在他邁進大院的那一刻,大院兒里有不少人都朝他這邊看。
還有許多人小聲議論著什麼。
以往他倒是從來都沒有這麼受人矚目過。
不過當時的他精疲力竭飢腸轆轆,一心想著回家休息吃飯,倒是沒在意這些。
現在冬梅這麼說,他眉頭微微一皺說道:
「我好像也發現了……」
「應該是這一段時間周勝鬧的事太多了,他們對我產生了些意見吧……」
「不過這事你不用在意,等以後周勝的名聲被敗壞,他灰溜溜地被趕出大院的時候。

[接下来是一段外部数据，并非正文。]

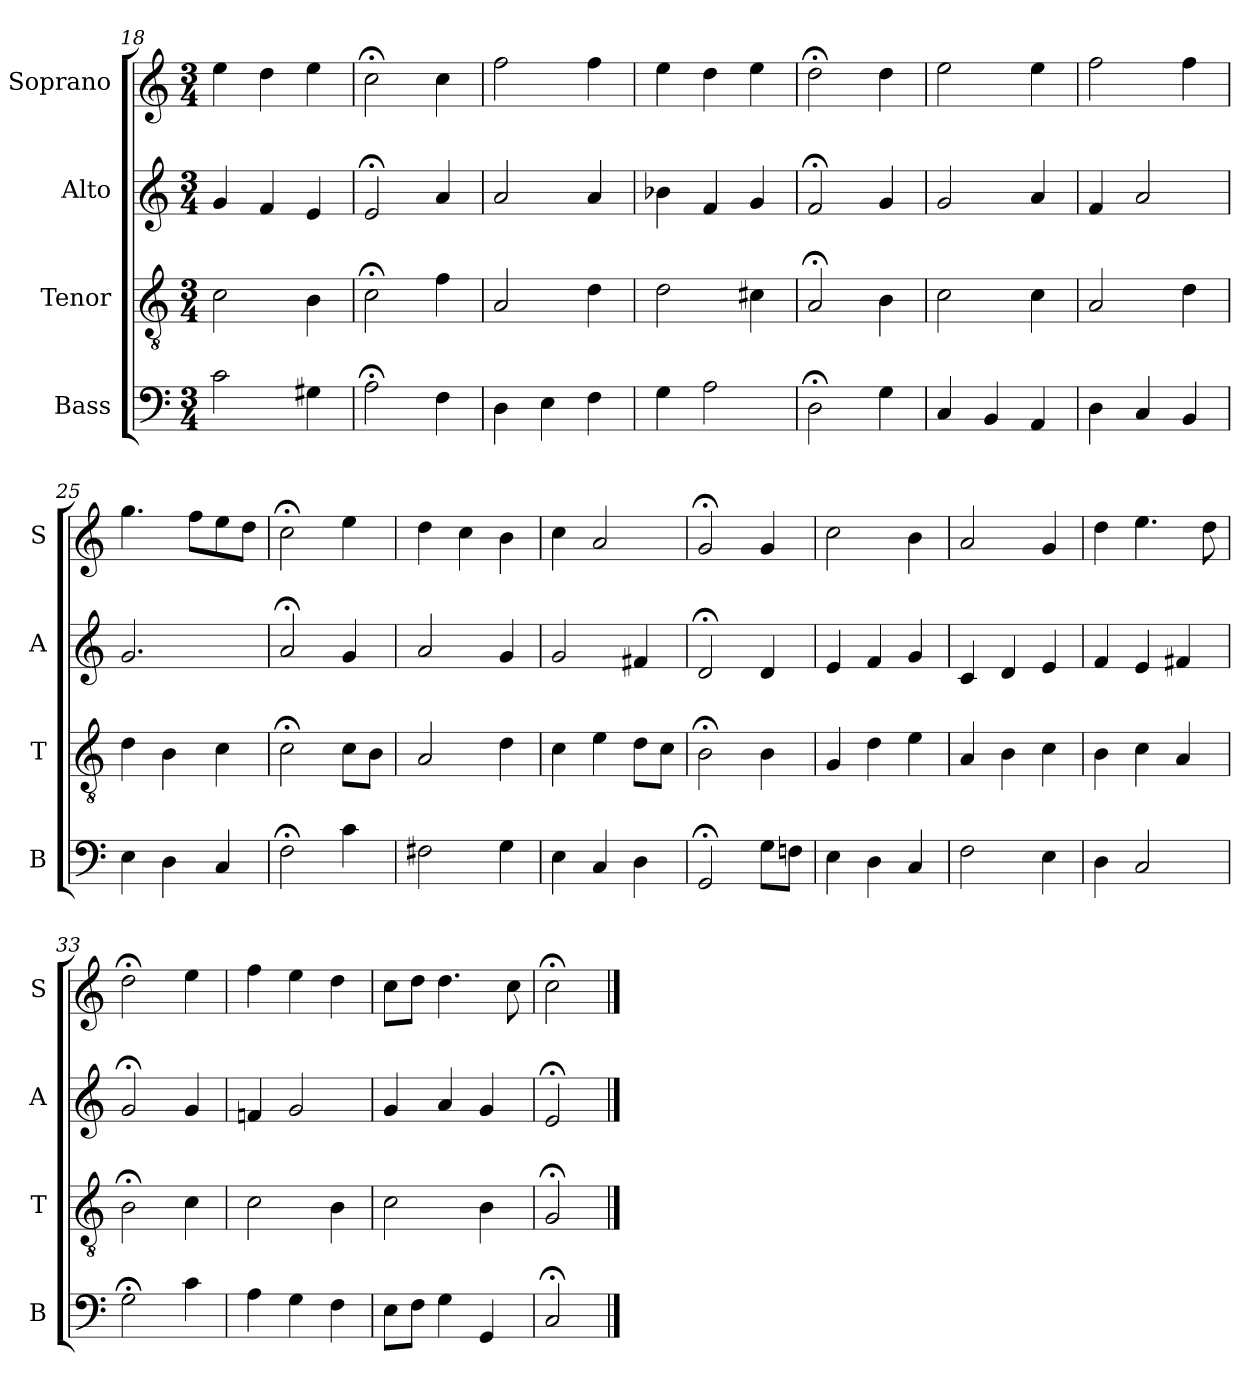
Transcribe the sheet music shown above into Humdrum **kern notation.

**kern	**kern	**kern	**kern
*part4	*part3	*part2	*part1
*staff4	*staff3	*staff2	*staff1
*I"Bass	*I"Tenor	*I"Alto	*I"Soprano
*I'B	*I'T	*I'A	*I'S
*clefF4	*clefGv2	*clefG2	*clefG2
*k[]	*k[]	*k[]	*k[]
*C:	*C:	*C:	*C:
*M3/4	*M3/4	*M3/4	*M3/4
=18	=18	=18	=18
2c	2c	4g	4ee
.	.	4f	4dd
4G#X	4B	4e	4ee
=19	=19	=19	=19
2A;<	2c;<	2e;<	2cc;<
4F	4f	4a	4cc
=20	=20	=20	=20
4D	2A	2a	2ff
4E	.	.	.
4F	4d	4a	4ff
=21	=21	=21	=21
4G	2d	4b-X	4ee
2A	.	4f	4dd
.	4c#X	4g	4ee
=22	=22	=22	=22
2D;<	2A;<	2f;<	2dd;<
4G	4B	4g	4dd
=23	=23	=23	=23
4C	2c	2g	2ee
4BB	.	.	.
4AA	4c	4a	4ee
=24	=24	=24	=24
4D	2A	4f	2ff
4C	.	2a	.
4BB	4d	.	4ff
=25	=25	=25	=25
4E	4d	2.g	4.gg
4D	4B	.	.
.	.	.	8ffL
4C	4c	.	8ee
.	.	.	8ddJ
=26	=26	=26	=26
2F;<	2c;<	2a;<	2cc;<
4c	8cL	4g	4ee
.	8BJ	.	.
=27	=27	=27	=27
2F#X	2A	2a	4dd
.	.	.	4cc
4G	4d	4g	4b
=28	=28	=28	=28
4E	4c	2g	4cc
4C	4e	.	2a
4D	8dL	4f#X	.
.	8cJ	.	.
=29	=29	=29	=29
2GG;<	2B;<	2d;<	2g;<
8GL	4B	4d	4g
8FnJ	.	.	.
=30	=30	=30	=30
4E	4G	4e	2cc
4D	4d	4f	.
4Ci	4e	4gi	4b
=31	=31	=31	=31
2Fi	4A	4ci	2a
.	4B	4d	.
4E	4c	4e	4g
=32	=32	=32	=32
4D	4B	4f	4dd
2C	4c	4e	4.ee
.	4A	4f#X	.
.	.	.	8dd
=33	=33	=33	=33
2G;<	2B;<	2g;<	2dd;<
4c	4c	4g	4ee
=34	=34	=34	=34
4A	2c	4fn	4ff
4G	.	2g	4ee
4F	4B	.	4dd
=35	=35	=35	=35
8EL	2c	4g	8ccL
8FJ	.	.	8ddJ
4G	.	4a	4.dd
4GG	4B	4g	.
.	.	.	8cc
=36	=36	=36	=36
2C;<	2G;<	2e;<	2cc;<
==	==	==	==
*-	*-	*-	*-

」
「是咱們翻盤的日子了,這段時間大院裡有人議論咱們就讓他們議論去吧!」
易中海說著,他再次拿起窩頭狠狠地咬了一口。
此時的他還不知道的是。
大院裡的這群人之所以議論他,並不是因為他所想的那樣……
而是因為這群人聽了有關他的謠言……
經過了這一天,周勝的名聲不僅沒有被敗壞。
而他卻成了聽到謠言的人所群嘲的對象。
只不過現在知道的人還不多,這件事還沒有爆發出來罷了。
……
周勝推著自行車走進大院兒。
剛走沒幾步,他便看到賈張氏和賈東旭拿著水桶和掃帚拖把從大院裡往外走。
兩人滿臉怨氣,看上去像是要去打掃廁所。
看著周勝推著自行車光鮮亮麗地從外面回來。
身上還飄著一股涮羊肉店的味道。
兩人身上的怨氣便更加濃厚了起來。